I moved all MF out of my taxable accounts last December (remaining ones that is) and just invest in ETF and individual issues. MF often distribute large distributions after a good run up in value. Active funds seem to show this more. This is likely due partially these MF making tactical changes. The other cause is people redeeming funds. I wonder if this might eventually cause the same effect on index funds with the BB pulling assets to live on. Eventually even index funds will have to sell shares with high gains to pay redemptions.

I still have some MF, but in IRAs. The distributions have been quite large. However, it really has no effect in IRAs. Only total returns are important.
 
I moved all MF out of my taxable accounts last December (remaining ones that is) and just invest in ETF and individual issues. MF often distribute large distributions after a good run up in value.

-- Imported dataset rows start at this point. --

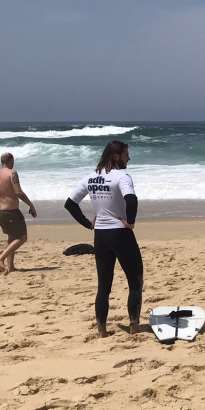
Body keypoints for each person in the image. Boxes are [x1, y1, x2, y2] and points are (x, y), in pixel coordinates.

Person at [64, 140, 143, 337]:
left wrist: (87, 223)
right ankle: (134, 326)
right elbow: (131, 199)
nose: (129, 158)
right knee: (135, 282)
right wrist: (131, 222)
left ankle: (102, 330)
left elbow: (70, 204)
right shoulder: (122, 176)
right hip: (120, 233)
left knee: (103, 286)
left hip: (100, 236)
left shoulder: (90, 178)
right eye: (126, 154)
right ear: (116, 156)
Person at [0, 152, 37, 275]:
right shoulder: (12, 173)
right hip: (11, 211)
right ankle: (1, 258)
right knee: (22, 237)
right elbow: (18, 192)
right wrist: (31, 205)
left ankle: (11, 266)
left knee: (12, 237)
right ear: (11, 160)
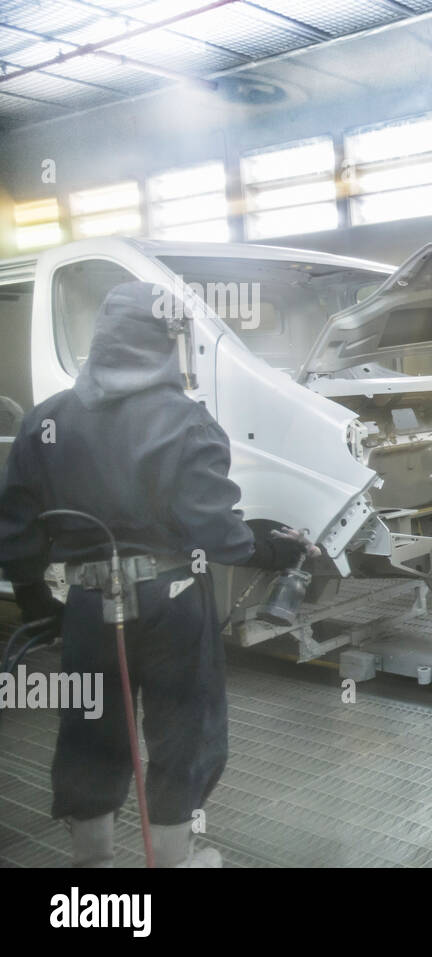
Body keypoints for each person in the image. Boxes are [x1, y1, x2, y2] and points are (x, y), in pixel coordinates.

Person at [0, 280, 310, 867]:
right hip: (171, 601)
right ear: (166, 343)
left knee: (91, 727)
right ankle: (172, 860)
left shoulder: (48, 420)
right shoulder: (182, 421)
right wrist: (270, 548)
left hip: (89, 606)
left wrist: (37, 598)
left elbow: (15, 525)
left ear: (103, 341)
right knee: (184, 728)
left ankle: (94, 870)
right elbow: (217, 531)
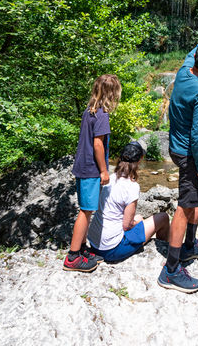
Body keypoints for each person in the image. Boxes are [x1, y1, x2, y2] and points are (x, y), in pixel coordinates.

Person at [158, 40, 198, 293]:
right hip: (187, 155)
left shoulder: (184, 71)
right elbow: (197, 137)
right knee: (184, 207)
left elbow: (193, 50)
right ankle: (171, 270)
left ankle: (191, 244)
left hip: (175, 148)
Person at [64, 74, 122, 272]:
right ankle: (73, 257)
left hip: (82, 166)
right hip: (91, 169)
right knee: (86, 210)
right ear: (111, 94)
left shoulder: (89, 111)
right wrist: (104, 171)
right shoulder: (102, 115)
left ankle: (81, 249)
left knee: (86, 209)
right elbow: (98, 144)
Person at [87, 141, 170, 263]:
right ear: (139, 161)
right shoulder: (132, 186)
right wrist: (138, 221)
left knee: (139, 216)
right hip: (111, 250)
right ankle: (165, 251)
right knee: (163, 217)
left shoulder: (109, 178)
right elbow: (126, 226)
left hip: (94, 244)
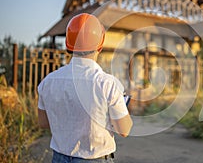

Don't ETF's have distributions as well?

For example, I looked up the ETF VTI and the similar MF VTSMX. At Vanguard, they both list similar quarterly distributions (dividends).

What am I missing?
 
absolutely. One difference is most of the trading is done between the buyer and seller in the market and does involve the MF company at all. Thus no selling the the fund in these cases. To add or subtract shares can go through authorized participants [AP] and and the fund can distribute higher gain shares when the AP liquidate shares. This can help reduce some of the distributions.

But yes, I do get some dividends (mostly qualified) and CG (mostly long term) with in ER costs me next to nothing. Obviously this is excepting the income ETFs/ETNs that kick off ordinary income by design.